Coming in the midst of a ten-match winning run and not long after a pulsating 4-3 win over Schalke, Wolfsburg’s home clash against Bayern was always destined to be titanic.

In the end, the Bavarians were sunk by five goals to one, the last of which turned out to be the goal of the season.

Receiving the ball out on the left with just over ten minutes to go, Grafite set off on an explosive run and propelled his way into the box with trademark power.

What happened next was scarcely believable. He dribbled his way through the entire Bayern defence and brazenly backheeled the ball in for a humiliating fifth.

If that game arguably sealed the fate of Jürgen Klinsmann as Bayern boss, it also fired Felix Magath and co. on to the title.

Despite a couple of losses in the run-in, Wolfsburg were imbued with enough confidence to spur them to ultimate victory – even if it required another 5-1 win, this time over Werder Bremen, on the final day.

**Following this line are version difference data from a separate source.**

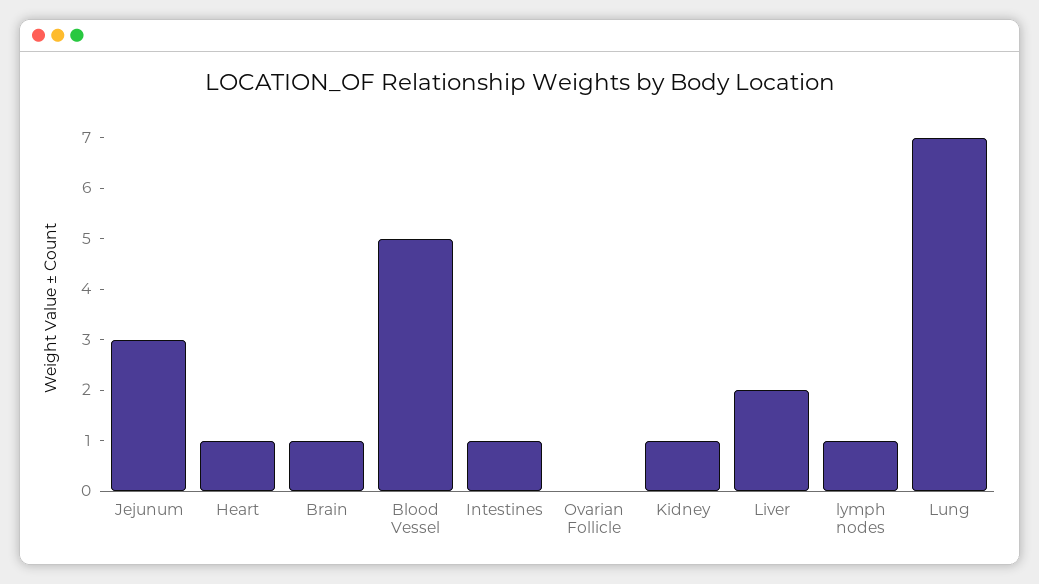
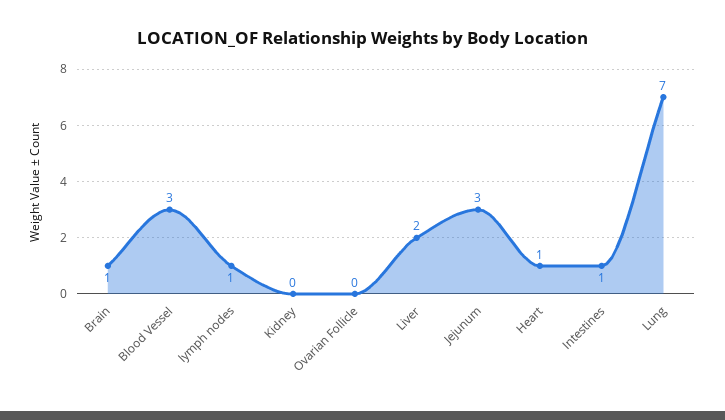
  {
    "Jejunum": 3,
    "Heart": 1,
    "Brain": 1,
-   "Blood Vessel": 5,
+   "Blood Vessel": 3,
    "Intestines": 1,
    "Ovarian Follicle": 0,
-   "Kidney": 1,
+   "Kidney": 0,
    "Liver": 2,
    "lymph nodes": 1,
    "Lung": 7
  }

It was probably the highlight of Magath’s career in management, and sweet revenge over the club which had unceremoniously sacked him just over two years previous.

As for that unlikely hero, Grafite, he would never again be so prolific, moving on to Al-Ahli in Dubai a couple of seasons later.

Thankfully he had already written his name into Bundesliga folklore, or rather seared it onto our retinas with an absolutely scorching backheel.